По утрам я включаю логическое полушарие и правлю написанные накануне страницы. В десять тридцать я его выключаю и, запустив другое, эмоциональное полушарие, продолжаю писать роман. Около пяти вечера, когда оно устает, ослабев от неожиданных поворотов сюжета или внезапно пришедшей идеи, я оставляю его в покое, вновь включаю логическое полушарие и так работаю до восьми.
Этот навык – давать отдых полушариям по очереди – позволяет мне быть сосредоточенным двенадцать часов подряд; я научился этому сам и теперь гораздо работоспособнее, чем в молодости. Оказалось, что старость отнюдь не означает упадка умственных способностей.
* * *
Я только что закончил эпизод, в котором описал, как умирает Моисей. С горы Нево он видит Ханаан, Землю обетованную, и испускает последний вздох, так и не успев ступить на нее.
А мне должно хватить дыхания, чтобы закончить роман. Как и Моисей, я уже почти различаю вдали реку Иордан. Сентябрь приближается.
* * *
Последняя неделя августа. Я на пределе, но еще месяц назад, осознав, что мне может не хватить сил, я написал две финальные главы. Предвидя подобную ситуацию, автор, еще полный энергии, поспешил на помощь автору изнуренному.
* * *
«Темное солнце» в типографии, чтение выдвинутых на Гонкуровскую премию текстов завершено, я делал все в состоянии крайнего возбуждения, как укладывают в дорогу чемодан.
Завтра я улетаю. Я много раз ловил себя на мысли, что совершенно не чувствую усталости, и сам удивлялся. Возможно, радость от законченной работы и нетерпение от предстоящей поездки заслоняли переутомление? Или вообще его подавляли? Усталость становится тайным врагом, которого я подстерегаю, – она рыщет вокруг, но не нападает. Какую книгу взять с собой? Только одну – Библию.

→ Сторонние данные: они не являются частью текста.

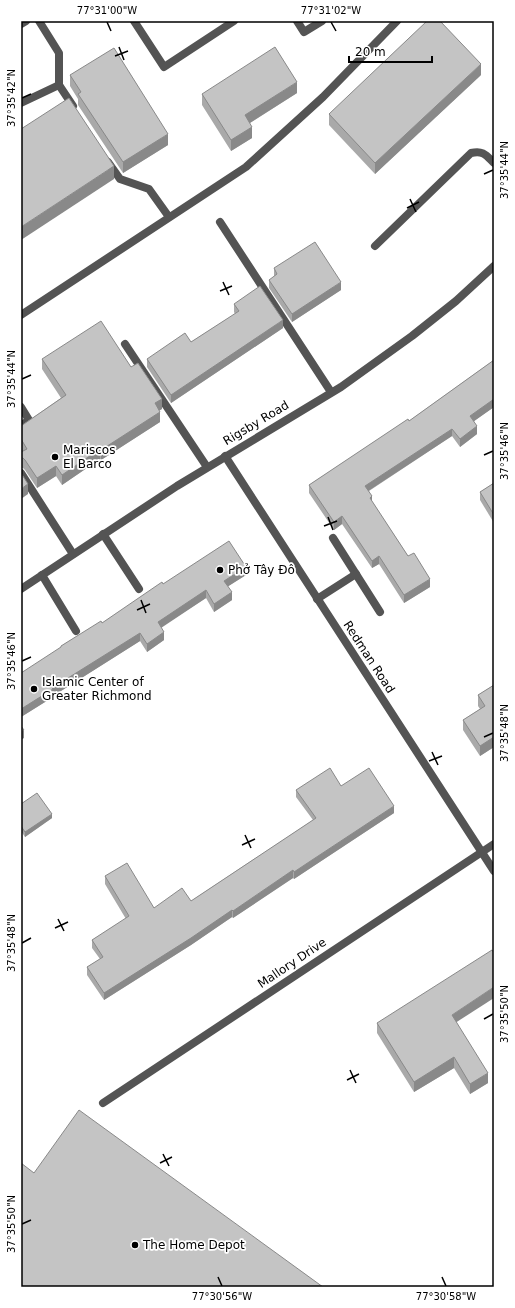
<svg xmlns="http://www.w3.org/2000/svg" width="515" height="1308" font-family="'DejaVu Sans',sans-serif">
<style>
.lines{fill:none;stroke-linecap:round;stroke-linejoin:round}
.service{stroke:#545454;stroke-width:8}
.minor{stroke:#545454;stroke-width:8}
.tertiary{stroke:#545454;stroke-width:8}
.wall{fill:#a9a9a9}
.shaded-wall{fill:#898989}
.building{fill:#c4c4c4;stroke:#898989}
.ticks{fill:none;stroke:#000;stroke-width:1.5}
.poi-dot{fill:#000;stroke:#fff;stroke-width:1.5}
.labels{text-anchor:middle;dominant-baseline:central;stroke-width:3.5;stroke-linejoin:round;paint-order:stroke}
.street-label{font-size:12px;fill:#000;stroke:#fff}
.poi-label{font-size:12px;fill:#000;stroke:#fff;text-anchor:start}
.neatline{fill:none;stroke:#000;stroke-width:1.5}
.ticks-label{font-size:10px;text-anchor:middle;fill:#000}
</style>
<rect width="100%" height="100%" fill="#fff"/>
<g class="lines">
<g class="service">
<polyline points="39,21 59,53 59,85 73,106"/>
<polyline points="134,21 164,67 234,21"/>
<polyline points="297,21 304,32 322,21"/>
<polyline points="21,103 59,85"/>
<polyline points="108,162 120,179 149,189 169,217"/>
<polyline points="220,222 331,392"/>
<path d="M375,246L471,153C483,150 486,155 494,163"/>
<polyline points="21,315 246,167 323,97 397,21"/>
<polyline points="125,344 207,467"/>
<polyline points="21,407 29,420 21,426"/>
<polyline points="21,473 73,554"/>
<polyline points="103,534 139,589"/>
<polyline points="333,538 380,612"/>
<polyline points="42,575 76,631"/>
<polyline points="317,599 356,574"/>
</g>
<g class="minor">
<polyline points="225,456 494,871"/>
<polyline points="21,589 177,486 341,387 412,336 456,301 494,266"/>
<polyline points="103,1103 494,844"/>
</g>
<polyline class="tertiary" points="21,24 26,21"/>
</g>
<g class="wall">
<polygon points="70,75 168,145 123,173 78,105 78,99 70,86"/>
<polygon points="481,75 375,174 329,125 329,114"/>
<polygon points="297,93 250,123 252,138 231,151 202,105 202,94"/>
<polygon points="274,268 341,290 292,322 269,288 269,280 274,277"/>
<polygon points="234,304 283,328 171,403 147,367 147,359 191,342 235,314 234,312"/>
<polygon points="42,359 131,367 162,409 159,410 160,422 101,460 100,459 62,485 56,476 37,488 25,470 23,468 21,468 21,452 22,452 21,449 21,426 61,398 42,369"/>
<polygon points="494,360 494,407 474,421 477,434 460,447 452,436 369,491 372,502 408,556 430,587 404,603 379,564 372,568 342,524 334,530 309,493 309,485 409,421"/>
<polygon points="494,483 494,523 480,500 480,492"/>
<polygon points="246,575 228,586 232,600 214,612 206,598 161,627 164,640 147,652 140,641 53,696 53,697 21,717 61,647 61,646 102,623 163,584"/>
<polygon points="494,685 494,747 480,756 463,730 463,720 480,709 478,706 478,695"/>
<polygon points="341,786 394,813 309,869 294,879 293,878 233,918 232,917 191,945 104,1000 87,975 87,967 100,959 92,948 92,940 126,919 105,884 105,876 154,908 191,901 313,820 296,797 296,790"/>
<polygon points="21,804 52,818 25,837 21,831"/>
<polygon points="456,1022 488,1083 470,1094 454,1068 414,1092 377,1033 377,1023"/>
</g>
<g class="shaded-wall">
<polygon points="481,64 481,75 375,174 375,163"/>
<polygon points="297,82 297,93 245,126 245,115"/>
<polygon points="252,127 252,138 231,151 231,140"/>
<polygon points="168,134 168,145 123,173 123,162"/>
<polygon points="114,166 114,179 21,240 21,227"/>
<polygon points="341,282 341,290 292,322 292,314"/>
<polygon points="283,320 283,328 171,403 171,395"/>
<polygon points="162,399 162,409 155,413 155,403"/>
<polygon points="494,399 494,407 470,424 470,416"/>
<polygon points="160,412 160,422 101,460 101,450"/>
<polygon points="477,426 477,434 460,447 460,439"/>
<polygon points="452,429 452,436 365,493 365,486"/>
<polygon points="100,449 100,459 62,485 62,475"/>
<polygon points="56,466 56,476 37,488 37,478"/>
<polygon points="28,484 28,494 21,499 21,489"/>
<polygon points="372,496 372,504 370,498"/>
<polygon points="342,516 342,524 334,530 334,522"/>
<polygon points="379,556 379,564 372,568 372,561"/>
<polygon points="246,567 246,575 224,589 224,581"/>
<polygon points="430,579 430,587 404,603 404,595"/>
<polygon points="206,590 206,598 158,630 158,622"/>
<polygon points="232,592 232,600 214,612 214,604"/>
<polygon points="164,632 164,640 147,652 147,644"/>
<polygon points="140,633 140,641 53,696 53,697 21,717 21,709 52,688"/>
<polygon points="24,730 24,738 21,740 21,732"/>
<polygon points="494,737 494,747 480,756 480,746"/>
<polygon points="394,806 394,813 294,879 294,872"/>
<polygon points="52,814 52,818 25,837 25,832"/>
<polygon points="293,870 293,878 233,918 233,911"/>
<polygon points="232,910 232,917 191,945 104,1000 104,993"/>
<polygon points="494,987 494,998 452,1025 452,1015"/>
<polygon points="454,1057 454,1068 414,1092 414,1082"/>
<polygon points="488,1073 488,1083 470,1094 470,1084"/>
</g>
<g class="building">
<polygon points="427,21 440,21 481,64 375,163 329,114"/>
<polygon points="275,47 297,82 245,115 252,127 231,140 202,94"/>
<polygon points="114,48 168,134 123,162 78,94 81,92 70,75"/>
<polygon points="69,98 114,166 21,227 21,129"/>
<polygon points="315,242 341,282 292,314 269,280 277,274 274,268"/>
<polygon points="260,286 283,320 171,395 147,359 185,333 191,342 239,311 234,304"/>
<polygon points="101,321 131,367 138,363 162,399 155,403 160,412 101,450 100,449 62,475 56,466 37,478 25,460 23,458 21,458 21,452 27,449 21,439 21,426 66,395 42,359"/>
<polygon points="494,360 494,399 470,416 477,426 460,439 452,429 365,486 372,496 370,498 408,556 414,553 430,579 404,595 379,556 372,561 342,516 334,522 309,485 408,419 409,421"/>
<polygon points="21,473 28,484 21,489"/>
<polygon points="494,483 494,515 480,492"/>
<polygon points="229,541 246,567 224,581 232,592 214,604 206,590 158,622 164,632 147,644 140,633 52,688 53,689 21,709 21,673 61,647 61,646 101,621 102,623 162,582 163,584"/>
<polygon points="494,685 494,737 480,746 463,720 485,706 478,695"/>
<polygon points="21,726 24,730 21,732"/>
<polygon points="330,768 341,786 369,768 394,806 309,862 294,872 293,870 233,911 232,910 191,938 104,993 87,967 103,957 92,940 129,916 105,876 127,863 154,908 182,888 191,901 316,818 296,790"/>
<polygon points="37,793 52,814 25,832 21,826 21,804"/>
<polygon points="492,950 494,953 494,987 452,1015 488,1073 470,1084 454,1057 414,1082 377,1023"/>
<polygon points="79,1110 323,1287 21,1287 21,1163 34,1173"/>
</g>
<path class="ticks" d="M107,22L111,31M331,22L336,31M119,47L124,60M115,56L128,51M22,98L31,94M484,174L493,170M410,199L416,212M407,208L419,202M223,282L229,295M220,291L232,286M22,379L31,375M484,455L493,451M328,517L333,530M324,526L337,521M141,600L146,613M137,610L150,604M22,661L31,657M484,737L493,733M432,752L438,765M429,761L442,756M245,835L251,848M242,845L255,839M58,919L64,931M55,928L68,922M22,943L31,938M484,1019L493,1014M350,1070L356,1083M347,1080L359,1074M163,1154L169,1166M160,1163L172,1157M22,1224L31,1220M218,1277L222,1286M442,1277L446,1286"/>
<g class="poi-dot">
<circle cx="55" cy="457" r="4"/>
<circle cx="220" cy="570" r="4"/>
<circle cx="34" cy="689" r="4"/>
<circle cx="135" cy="1245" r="4"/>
</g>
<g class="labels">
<g class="street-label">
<text transform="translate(256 423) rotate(-31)">Rigsby Road</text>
<text transform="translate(369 657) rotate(57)">Redman Road</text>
<text transform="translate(292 963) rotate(-34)">Mallory Drive</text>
</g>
<g class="poi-label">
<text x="63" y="450">Mariscos<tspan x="63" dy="14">El Barco</tspan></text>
<text x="228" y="570">Phở Tây Đô</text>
<text x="42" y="682">Islamic Center of<tspan x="42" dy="14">Greater Richmond</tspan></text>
<text x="143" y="1245">The Home Depot</text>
</g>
</g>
<rect width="515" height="1308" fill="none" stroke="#ffffff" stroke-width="44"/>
<path d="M349 56v6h83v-6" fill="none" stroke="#000000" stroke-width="2"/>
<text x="355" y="56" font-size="12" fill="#000000" stroke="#ffffff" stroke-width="3" paint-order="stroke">20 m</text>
<rect x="22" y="22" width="471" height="1264" class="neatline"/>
<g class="ticks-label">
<text x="107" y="14">77°31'00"W</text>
<text x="331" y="14">77°31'02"W</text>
<text transform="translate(11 98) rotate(-90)" y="4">37°35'42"N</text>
<text transform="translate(504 170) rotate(-90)" y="4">37°35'44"N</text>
<text transform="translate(11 379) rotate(-90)" y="4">37°35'44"N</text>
<text transform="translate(504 451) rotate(-90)" y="4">37°35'46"N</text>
<text transform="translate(11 661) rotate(-90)" y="4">37°35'46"N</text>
<text transform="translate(504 733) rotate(-90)" y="4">37°35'48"N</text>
<text transform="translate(11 943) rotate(-90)" y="4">37°35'48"N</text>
<text transform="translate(504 1014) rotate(-90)" y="4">37°35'50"N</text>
<text transform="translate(11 1224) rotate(-90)" y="4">37°35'50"N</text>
<text x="222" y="1300">77°30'56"W</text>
<text x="446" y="1300">77°30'58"W</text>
</g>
</svg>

Никогда еще я не летал настолько налегке. Обычно, отправляясь куда-то даже на пару дней, я везу с собой пять-шесть книг.
Компьютер? Ни в коем случае. Блокноты и ручки. Порвав со своими привычками, я дарую себе роскошь аскезы.
* * *
Вопреки обыкновению, я приезжаю в аэропорт заранее – сработала интуиция. И я оказался прав! Границы Израиля начинают охранять еще в Руасси, необходимо пройти множество проверок. Я бегом несусь по коридорам, предстаю перед бортпроводницами, бросаюсь к своему месту, и за мной закрывается дверь.
Самолет летит над Средиземным морем. Я смотрю в иллюминатор, и мне кажется, будто мы, неподвижные, как грозовая туча летом, застыли между белесой необъятностью неба и бесконечной синевой волн. Если бы не шум мотора и не вибрация корпуса, можно было бы подумать, что мы стоим на месте. Уже скоро я буду в Иерусалиме? Съежившись в кресле, я думаю об этом странном путешествии, которое началось много лет назад.
Христианином я стал не сразу.
Меня, разумеется, крестили: фисгармония, отполированные скамьи, холодная месса, продрогшие певчие, стылая церковь с современными витражами. Во Франции 1960 года новорожденных крестили, поскольку они принадлежали к той культуре, где данное таинство сопровождает рождение, – это был обычай, обусловленный не только верой, но и социальными ритуалами.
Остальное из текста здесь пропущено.